The guards left the room in single file, followed by the warden, but not before he gave Jonathan one last stare down.
The morphine was already pumping through Jonathan’s veins and his head and eyelids felt heavy. He struggled to see anything in the light, and now being strapped to the bed his neck movement was limited. A male voice could be heard. Straining his neck, Jonathan noticed a short man, bald and round, in the room. The man, who he presumed was the doctor, spoke into the hand held voice recorder the nurse had earlier used.
’Patient number 11342. Walker, Jonathan David. Discarded from system. Final analysis before removal. Patient restrained accordingly.’
The doctor’s black outline appeared in the light above Jonathan’s head, like an eclipse. His head was outlined with a glow while his face remained in complete darkness. He lifted the lids of Jonathan’s eyes and searched them with a small torch.
‘Slightly dilated pupils, nothing out of the ordinary.’ The Dictaphone listened intently to every word the doctor spoke. He then checked Jonathan’s pulse and listened to his heart, recording every finding. Once the checkup was complete the doctor left the room. Jonathan was alone, the light shining in his eyes. He lay still. The doctor returned shortly, wielding in his right hand a needle, larger than that filled with morphine and housing a cloudier substance. It shone in the bright light. The doctor stepped towards the bed and looked into Jonathan’s eyes.
‘Jonathan David Walker, for failure to abide by the laws of society, we the people and the jury of your choosing, have sentenced you to death. The life of another was taken by you and in return you must give yours.’
Then the needle punctured his arm. He watched, shocked, with his chin on his chest as the cloudy liquid left the syringe and invaded his body.
The lights began to fade and the faint voice of the doctor was all he heard. Darkness took over.
‘Another day at the office, Jim?’
The warden walked towards his new car, keys in hand, chatting to the prison’s doctor.

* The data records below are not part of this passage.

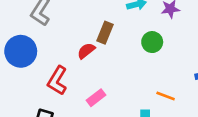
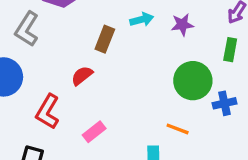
brown rectangle: (105, 33) -> (105, 39), moved
green circle: (152, 42) -> (193, 81), moved, size x1.5

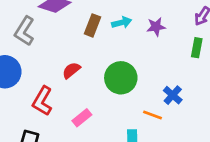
brown rectangle: (105, 39) -> (92, 25), moved
green circle: (193, 81) -> (121, 78), moved
blue cross: (224, 103) -> (173, 95), moved, turned -36

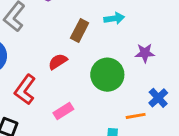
brown rectangle: (92, 25) -> (80, 30), moved
purple star: (156, 27) -> (145, 53), moved
orange line: (153, 115) -> (136, 116), turned -36

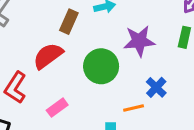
purple star: (145, 53) -> (139, 41), size x1.5
red semicircle: (58, 62) -> (48, 56), size x1.5

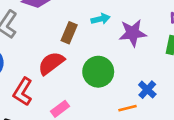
purple star: (139, 41) -> (133, 33), moved

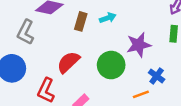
brown rectangle: (69, 33) -> (81, 21), moved
purple star: (133, 33) -> (139, 45), moved

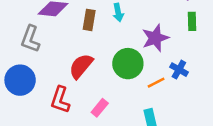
cyan arrow: (108, 18) -> (118, 13), turned 105
orange line: (141, 94) -> (156, 83), moved

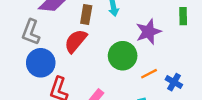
red semicircle: (81, 66) -> (76, 41), moved
blue cross: (179, 70) -> (174, 82), moved
blue circle: (20, 80) -> (41, 63), moved

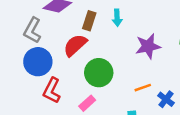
green circle: (123, 56) -> (99, 73), moved

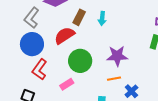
purple star: (148, 46) -> (117, 56), moved

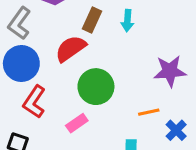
purple star: (117, 56) -> (170, 71), moved

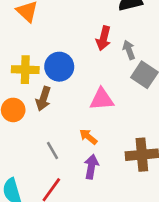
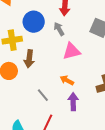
gray arrow: (129, 50) -> (59, 29), moved
blue circle: (59, 67) -> (34, 22), moved

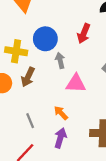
gray arrow: (59, 29) -> (60, 60), moved

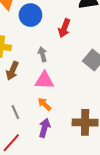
blue circle: (45, 39) -> (30, 15), moved
pink triangle: (76, 83) -> (44, 80), moved

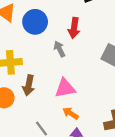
gray arrow: (42, 54) -> (59, 49), moved

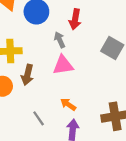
pink triangle: (65, 88) -> (63, 65), moved

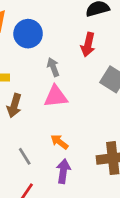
red arrow: (75, 19) -> (88, 45), moved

’Yep, another one out of the way. You know, my son was saying the other day what we do is cruel. I tried to explain to him, it’s their fault, really. If they’d just stop committing crimes, we’d have enough room, but he wouldn’t listen. Just went on about it being unfair and what not.’
‘Ahhh kids! If only he realized we are doing them a favor. Not like they know what’s coming. Be an alright way to go I’d think, not knowing and all.’